__YOUR GOAL__
Swap every occurrence of "Предчистовая отделка" for "Чистовая отделка" across all items below and output the resulting lines, with everything else unchanged and the pictures omitted.

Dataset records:
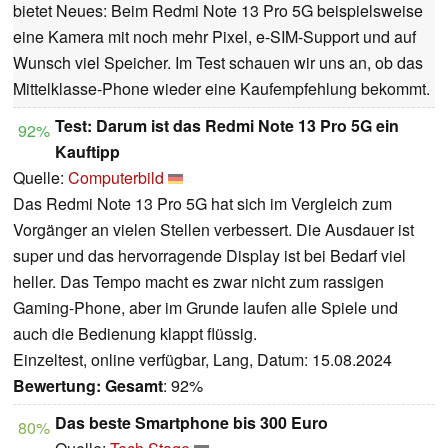
bietet Neues: Beim Redmi Note 13 Pro 5G beispielsweise
eine Kamera mit noch mehr Pixel, e-SIM-Support und auf
Wunsch viel Speicher. Im Test schauen wir uns an, ob das
Mittelklasse-Phone wieder eine Kaufempfehlung bekommt.
Test: Darum ist das Redmi Note 13 Pro 5G ein
92%
Kauftipp
Quelle:
Computerbild
Das Redmi Note 13 Pro 5G hat sich im Vergleich zum
Vorgänger an vielen Stellen verbessert. Die Ausdauer ist
super und das hervorragende Display ist bei Bedarf viel
heller. Das Tempo macht es zwar nicht zum rassigen
Gaming-Phone, aber im Grunde laufen alle Spiele und
auch die Bedienung klappt flüssig.
Einzeltest, online verfügbar, Lang, Datum: 15.08.2024
Bewertung:
Gesamt
: 92%
Das beste Smartphone bis 300 Euro
80%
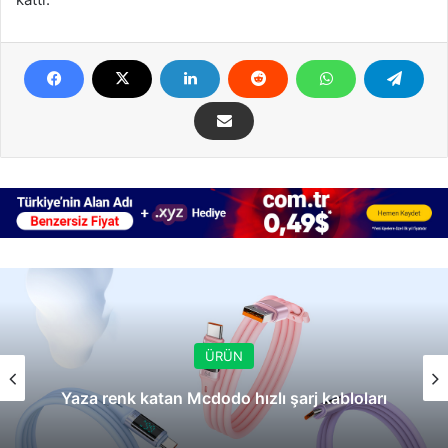
ÜRÜN
Yaza renk katan Mcdodo hızlı şarj kabloları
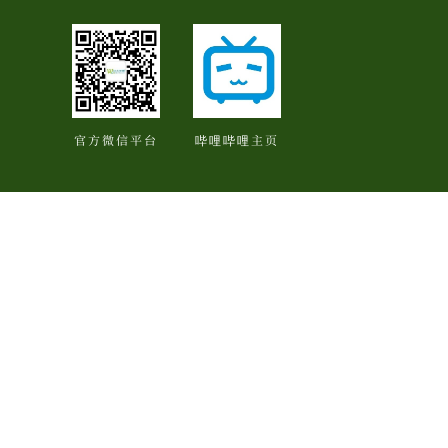
官方微信平台
哔哩哔哩主页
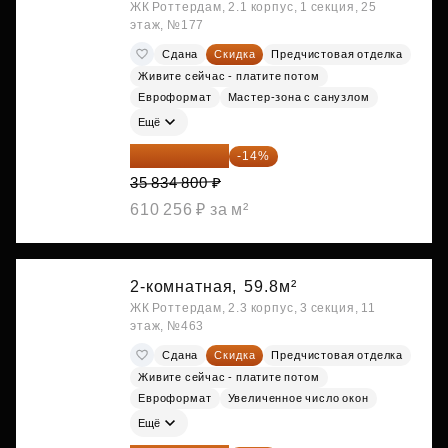
ЖК Роттердам, 2.1 корпус, 1 секция, 25
этаж, №177
Сдана
Скидка
Предчистовая отделка
Живите сейчас - платите потом
Евроформат
Мастер-зона с санузлом
Ещё
30 817 928 ₽
-14%
35 834 800 ₽
610 256 ₽ за м²
2-комнатная,
59.8м²
ЖК Роттердам, 2.3 корпус, 3 секция, 11
этаж, №463
Сдана
Скидка
Предчистовая отделка
Живите сейчас - платите потом
Евроформат
Увеличенное число окон
Ещё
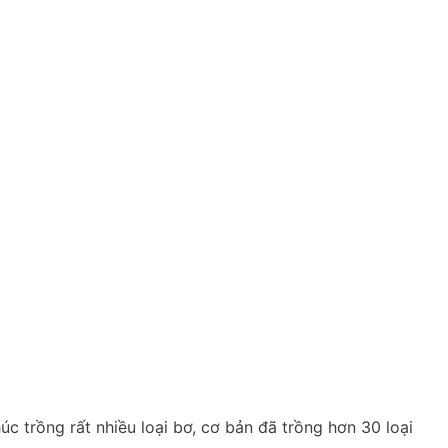
c trồng rất nhiều loại bơ, cơ bản đã trồng hơn 30 loại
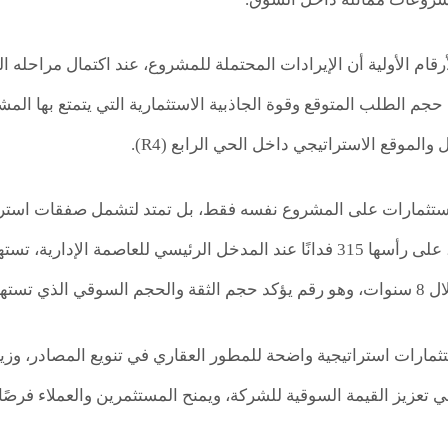
حجم الطلب المتوقع وقوة الجاذبية الاستثمارية التي يتمتع بها ال
والموقع الاستراتيجي داخل الحي الرابع (R4).
استثمارات على المشروع نفسه فقط، بل تمتد لتشمل صفقات استراتيج
الكامل للمشروع، على رأسها 315 فدانًا عند المدخل الرئيسي للعاصم
مارات استراتيجية واضحة للمطور العقاري في تنويع المصادر، وزيا
 تعزيز القيمة السوقية للشركة، ويمنح المستثمرين والعملاء فرصًا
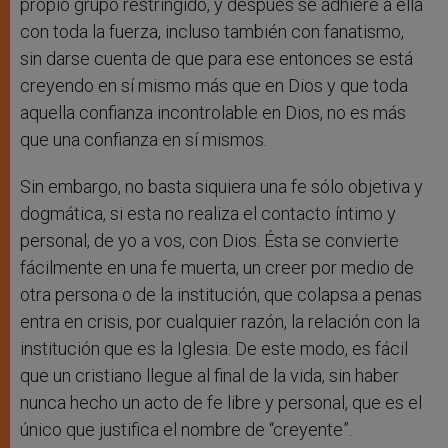
propio grupo restringido, y después se adhiere a ella
con toda la fuerza, incluso también con fanatismo,
sin darse cuenta de que para ese entonces se está
creyendo en sí mismo más que en Dios y que toda
aquella confianza incontrolable en Dios, no es más
que una confianza en sí mismos.
Sin embargo, no basta siquiera una fe sólo objetiva y
dogmática, si esta no realiza el contacto íntimo y
personal, de yo a vos, con Dios. Ésta se convierte
fácilmente en una fe muerta, un creer por medio de
otra persona o de la institución, que colapsa a penas
entra en crisis, por cualquier razón, la relación con la
institución que es la Iglesia. De este modo, es fácil
que un cristiano llegue al final de la vida, sin haber
nunca hecho un acto de fe libre y personal, que es el
único que justifica el nombre de “creyente”.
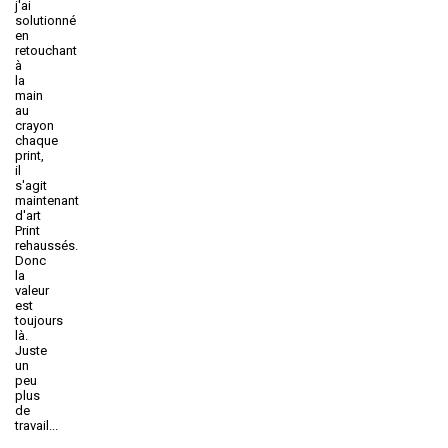
j'ai
solutionné
en
retouchant
à
la
main
au
crayon
chaque
print,
il
s'agit
maintenant
d'art
Print
rehaussés.
Donc
la
valeur
est
toujours
là.
Juste
un
peu
plus
de
travail...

__YOUR RESPONSE__
bietet Neues: Beim Redmi Note 13 Pro 5G beispielsweise
eine Kamera mit noch mehr Pixel, e-SIM-Support und auf
Wunsch viel Speicher. Im Test schauen wir uns an, ob das
Mittelklasse-Phone wieder eine Kaufempfehlung bekommt.
Test: Darum ist das Redmi Note 13 Pro 5G ein
92%
Kauftipp
Quelle:
Computerbild
Das Redmi Note 13 Pro 5G hat sich im Vergleich zum
Vorgänger an vielen Stellen verbessert. Die Ausdauer ist
super und das hervorragende Display ist bei Bedarf viel
heller. Das Tempo macht es zwar nicht zum rassigen
Gaming-Phone, aber im Grunde laufen alle Spiele und
auch die Bedienung klappt flüssig.
Einzeltest, online verfügbar, Lang, Datum: 15.08.2024
Bewertung:
Gesamt
: 92%
Das beste Smartphone bis 300 Euro
80%
ÜRÜN
Yaza renk katan Mcdodo hızlı şarj kabloları
官方微信平台
哔哩哔哩主页
ЖК Роттердам, 2.1 корпус, 1 секция, 25
этаж, №177
Сдана
Скидка
Чистовая отделка
Живите сейчас - платите потом
Евроформат
Мастер-зона с санузлом
Ещё
30 817 928 ₽
-14%
35 834 800 ₽
610 256 ₽ за м²
2-комнатная,
59.8м²
ЖК Роттердам, 2.3 корпус, 3 секция, 11
этаж, №463
Сдана
Скидка
Чистовая отделка
Живите сейчас - платите потом
Евроформат
Увеличенное число окон
Ещё
c trồng rất nhiều loại bơ, cơ bản đã trồng hơn 30 loại
حجم الطلب المتوقع وقوة الجاذبية الاستثمارية التي يتمتع بها ال
والموقع الاستراتيجي داخل الحي الرابع (R4).
استثمارات على المشروع نفسه فقط، بل تمتد لتشمل صفقات استراتيج
الكامل للمشروع، على رأسها 315 فدانًا عند المدخل الرئيسي للعاصم
مارات استراتيجية واضحة للمطور العقاري في تنويع المصادر، وزيا
 تعزيز القيمة السوقية للشركة، ويمنح المستثمرين والعملاء فرصًا
propio grupo restringido, y después se adhiere a ella
con toda la fuerza, incluso también con fanatismo,
sin darse cuenta de que para ese entonces se está
creyendo en sí mismo más que en Dios y que toda
aquella confianza incontrolable en Dios, no es más
que una confianza en sí mismos.
Sin embargo, no basta siquiera una fe sólo objetiva y
dogmática, si esta no realiza el contacto íntimo y
personal, de yo a vos, con Dios. Ésta se convierte
fácilmente en una fe muerta, un creer por medio de
otra persona o de la institución, que colapsa a penas
entra en crisis, por cualquier razón, la relación con la
institución que es la Iglesia. De este modo, es fácil
que un cristiano llegue al final de la vida, sin haber
nunca hecho un acto de fe libre y personal, que es el
único que justifica el nombre de “creyente”.
j'ai
solutionné
en
retouchant
à
la
main
au
crayon
chaque
print,
il
s'agit
maintenant
d'art
Print
rehaussés.
Donc
la
valeur
est
toujours
là.
Juste
un
peu
plus
de
travail...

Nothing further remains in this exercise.